If you already own a home and want to time the sale of your existing home with the purchase of a new home, talk to your agent about your needs. Look into the possibility of short-term leases just in case your home sells before you find a new one. If the money from the sell is important to your ability to buy, make sure your agent is aware.
Remember that the buyer may not accept your first offer, so be prepared to negotiate and wait. Try to find out if other offers are being made on the property. If so, make your offer or counteroffer accordingly. It can often take more time to hear back on an offer for foreclosed or short sale property.
Your real estate agent should be able to advise you on market conditions that could be a factor in the bidding process. Are prices on an upswing? Is inventory of available houses in your price range up or down? How long has the home been on the market and how does that compare with the current average length of time for other homes in the neighborhood.
When you make your offer, make sure you include the right for a home inspection. A home inspection will give you information about your home from an unbiased third party. If problems are found, the buyer may be willing to fix them or come down on the purchase price. Sometimes property is listed to be sold as-is, so those sellers are saying upfront, they don’t plan to make repairs, but they might be willing to negotiate on the selling price.
A home inspector can evaluate the physical condition of the home – the structure, construction and mechanical systems – and point out any items that need to be repaired or replaced. Ask the inspector to estimate how long major systems should last before they need maintenance work or replacement. The inspector’s report should include details on the age and condition of the structural elements, including the roof, plumbing, electrical, heating, cooling, insulation, ventilation and interior components.
Before hiring an inspector, HUD recommends asking several questions, starting with what the inspection covers and how much it costs. You should make sure the inspector is qualified to do the job. Ask how long the inspector has been in business, how many inspections they have done and whether or not they have experience in residential inspections. Make sure the inspector is up-to-date on local building codes.

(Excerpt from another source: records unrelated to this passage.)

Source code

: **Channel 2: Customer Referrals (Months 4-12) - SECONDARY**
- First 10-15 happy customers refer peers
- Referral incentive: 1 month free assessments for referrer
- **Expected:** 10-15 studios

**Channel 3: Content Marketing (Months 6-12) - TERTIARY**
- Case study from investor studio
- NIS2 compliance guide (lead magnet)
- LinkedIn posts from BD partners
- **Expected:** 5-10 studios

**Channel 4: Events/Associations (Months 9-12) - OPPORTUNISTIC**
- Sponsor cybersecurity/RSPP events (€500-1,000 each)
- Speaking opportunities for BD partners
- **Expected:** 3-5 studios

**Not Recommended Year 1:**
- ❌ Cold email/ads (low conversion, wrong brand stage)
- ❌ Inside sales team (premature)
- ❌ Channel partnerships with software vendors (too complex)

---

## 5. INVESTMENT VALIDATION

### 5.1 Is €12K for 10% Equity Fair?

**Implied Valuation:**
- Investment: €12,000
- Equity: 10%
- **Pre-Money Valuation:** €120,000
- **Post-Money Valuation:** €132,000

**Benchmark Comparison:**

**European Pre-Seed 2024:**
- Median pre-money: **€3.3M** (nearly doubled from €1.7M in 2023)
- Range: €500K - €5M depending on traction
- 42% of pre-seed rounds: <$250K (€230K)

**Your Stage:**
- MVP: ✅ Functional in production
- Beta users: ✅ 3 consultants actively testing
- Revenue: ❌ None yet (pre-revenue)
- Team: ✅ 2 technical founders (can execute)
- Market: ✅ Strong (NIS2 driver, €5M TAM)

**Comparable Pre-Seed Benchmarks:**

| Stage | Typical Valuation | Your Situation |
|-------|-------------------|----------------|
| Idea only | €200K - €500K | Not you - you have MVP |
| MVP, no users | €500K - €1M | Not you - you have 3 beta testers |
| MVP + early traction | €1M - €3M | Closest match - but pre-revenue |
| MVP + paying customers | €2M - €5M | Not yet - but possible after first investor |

A typical home inspection should take two to three hours and the inspector should allow you to be present. A report should be available within 24 hours.
If nothing is found during the home inspection that stops the sale, begin shopping for homeowner’s insurance. A bigger deductible can save money on monthly premiums, just make sure you can pay the deductible if the worst were to happen. Ask about discounts for safety features in the home. Make sure you purchase enough insurance to replace what is insured. Replacement coverage is more expensive than an actual cash value policy that only pays what the property was worth at the time of the claim. Check to see if you need additional coverage for floods, sinkholes, etc.
Before signing the final papers, take one more walk through the home and make sure any expected repairs have been made and that everything is as it should be. Read all the papers carefully and understand what they say before signing. Don’t be afraid to ask questions. You might want to hire a real estate attorney to look out for your rights. Make sure you find an attorney who is experienced with residential transactions.